(Beginning of Extract provided)
Michael Rapp Feb. 2, 2015

A recent study by the FTC found that correcting errors on credit reports is becoming increasingly difficult for consumers. According to the report, 12% of U.S. consumers dispute erroneous credit reports without any resolution. Every year, millions of consumers contact credit reporting agencies, such as TransUnion, Experian and Equifax, to correct errors on their reports. The errors are most commonly due to debt that consumers claim they never owed in the first place.

Very often, such companies will insist the reports are correct, even after consumers provide court records and other proof that indicate otherwise. Incorrect credit reports can deny consumers of a mortgage or loan, which can have a ripple effect on their financial wellbeing.

Consumer protection advocates believe erroneous credit reports are created when debt buyers purchase old, often incorrect debt. Many debt collectors fail to fact check the debt they purchase from lenders and creditors, which in turn, leads to incorrect information on credit reports.
(End of Extract provided)
Tasks >>
1. Please list every credit reporting agency named in the credit report article.
2. According to the credit report article, what percentage of U.S. consumers dispute erroneous credit reports without any resolution?
The entries that come next were drawn from a separate source.
(Beginning of Raw data)
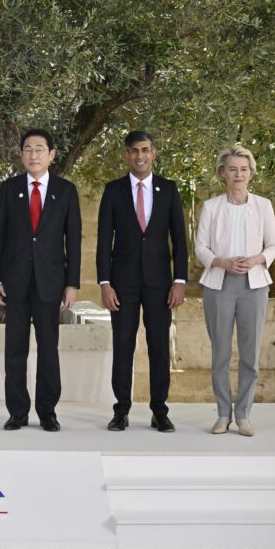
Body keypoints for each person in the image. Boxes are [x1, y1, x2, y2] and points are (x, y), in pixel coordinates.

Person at [0, 129, 81, 432]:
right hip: (14, 282)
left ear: (51, 154)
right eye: (28, 149)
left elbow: (74, 241)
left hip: (50, 282)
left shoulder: (65, 191)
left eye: (39, 149)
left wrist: (72, 284)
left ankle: (47, 412)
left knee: (48, 349)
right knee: (15, 349)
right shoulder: (9, 189)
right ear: (21, 154)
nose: (33, 155)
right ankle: (17, 412)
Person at [97, 130, 188, 432]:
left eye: (145, 150)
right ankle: (121, 410)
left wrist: (179, 280)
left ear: (153, 153)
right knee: (123, 345)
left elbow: (180, 238)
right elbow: (103, 241)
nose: (140, 156)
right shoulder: (113, 190)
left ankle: (159, 411)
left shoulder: (168, 189)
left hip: (160, 283)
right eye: (134, 150)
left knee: (159, 347)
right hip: (122, 283)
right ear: (126, 154)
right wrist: (104, 283)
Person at [195, 145, 275, 436]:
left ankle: (243, 415)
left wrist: (256, 259)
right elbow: (201, 247)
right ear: (222, 173)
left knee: (249, 355)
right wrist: (222, 262)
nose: (239, 174)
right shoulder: (211, 207)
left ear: (251, 173)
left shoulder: (264, 206)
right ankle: (223, 414)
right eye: (232, 169)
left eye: (244, 169)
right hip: (218, 284)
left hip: (254, 286)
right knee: (220, 353)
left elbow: (274, 245)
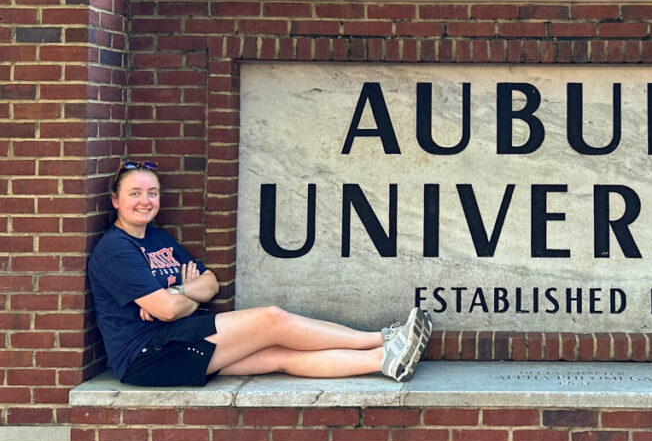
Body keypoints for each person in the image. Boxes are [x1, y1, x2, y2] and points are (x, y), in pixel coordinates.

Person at [87, 160, 431, 387]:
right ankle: (380, 339)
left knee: (280, 356)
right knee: (273, 319)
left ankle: (383, 360)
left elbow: (208, 284)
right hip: (147, 353)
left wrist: (179, 293)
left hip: (174, 335)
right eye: (135, 194)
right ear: (116, 200)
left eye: (152, 193)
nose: (145, 201)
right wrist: (180, 294)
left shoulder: (156, 237)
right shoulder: (115, 249)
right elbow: (166, 310)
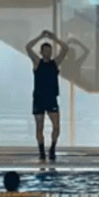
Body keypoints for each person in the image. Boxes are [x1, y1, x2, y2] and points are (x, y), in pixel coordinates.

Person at [26, 30, 69, 162]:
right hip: (39, 98)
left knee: (56, 127)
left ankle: (52, 149)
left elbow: (65, 49)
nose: (48, 53)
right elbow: (28, 47)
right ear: (41, 52)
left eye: (50, 50)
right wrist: (40, 36)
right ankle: (41, 151)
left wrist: (54, 38)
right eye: (45, 50)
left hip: (51, 98)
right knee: (40, 127)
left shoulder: (54, 63)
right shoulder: (37, 63)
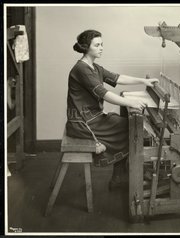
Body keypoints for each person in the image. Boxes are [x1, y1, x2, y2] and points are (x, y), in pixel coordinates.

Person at [66, 29, 158, 189]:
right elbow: (104, 93)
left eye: (102, 44)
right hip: (83, 123)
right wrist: (130, 103)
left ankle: (119, 176)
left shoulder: (94, 68)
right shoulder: (81, 69)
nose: (101, 47)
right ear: (86, 47)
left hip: (93, 118)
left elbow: (117, 78)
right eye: (97, 45)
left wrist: (143, 81)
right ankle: (125, 175)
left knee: (125, 124)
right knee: (132, 128)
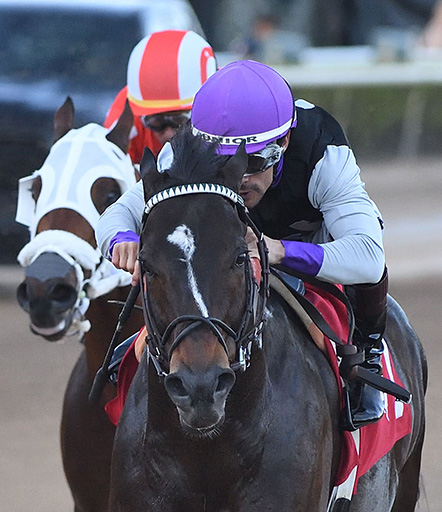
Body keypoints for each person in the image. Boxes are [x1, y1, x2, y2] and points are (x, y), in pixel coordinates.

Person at [96, 59, 391, 428]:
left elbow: (367, 257)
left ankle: (368, 348)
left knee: (369, 278)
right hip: (227, 254)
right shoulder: (187, 149)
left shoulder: (323, 151)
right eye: (226, 164)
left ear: (284, 141)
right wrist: (123, 240)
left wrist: (276, 250)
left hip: (309, 249)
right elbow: (116, 215)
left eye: (256, 160)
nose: (243, 177)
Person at [102, 28, 216, 167]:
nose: (168, 134)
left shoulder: (234, 104)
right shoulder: (128, 109)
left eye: (180, 120)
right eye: (155, 122)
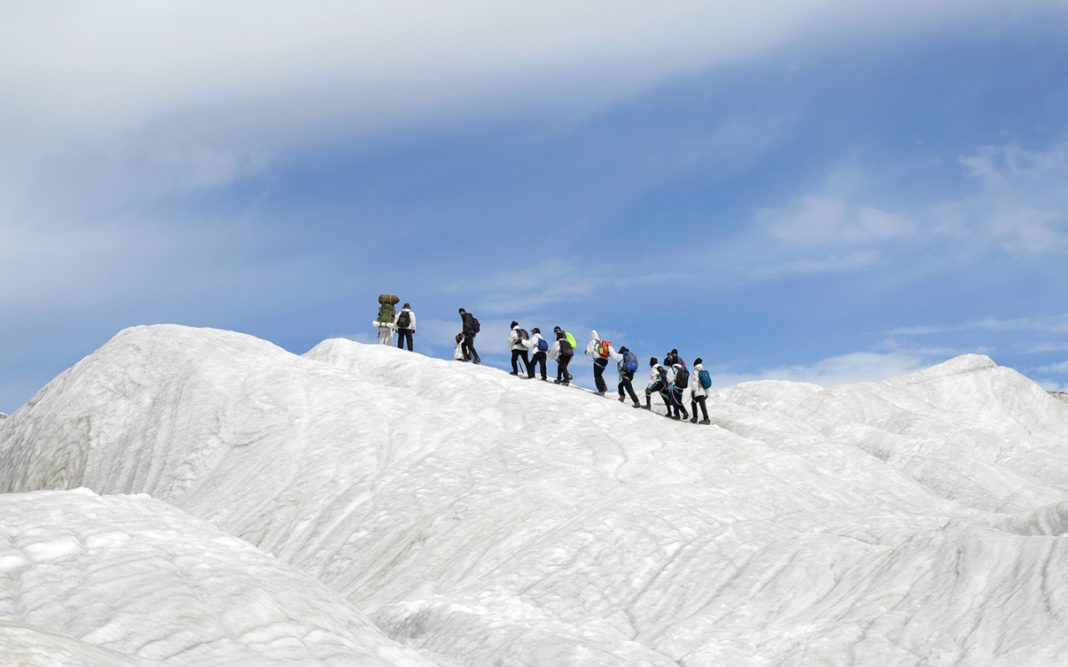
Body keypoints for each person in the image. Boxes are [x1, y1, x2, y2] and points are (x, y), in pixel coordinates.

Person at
(End of Raw data)
Solutions to each task >>
1. TransUnion, Experian, Equifax

2. 12%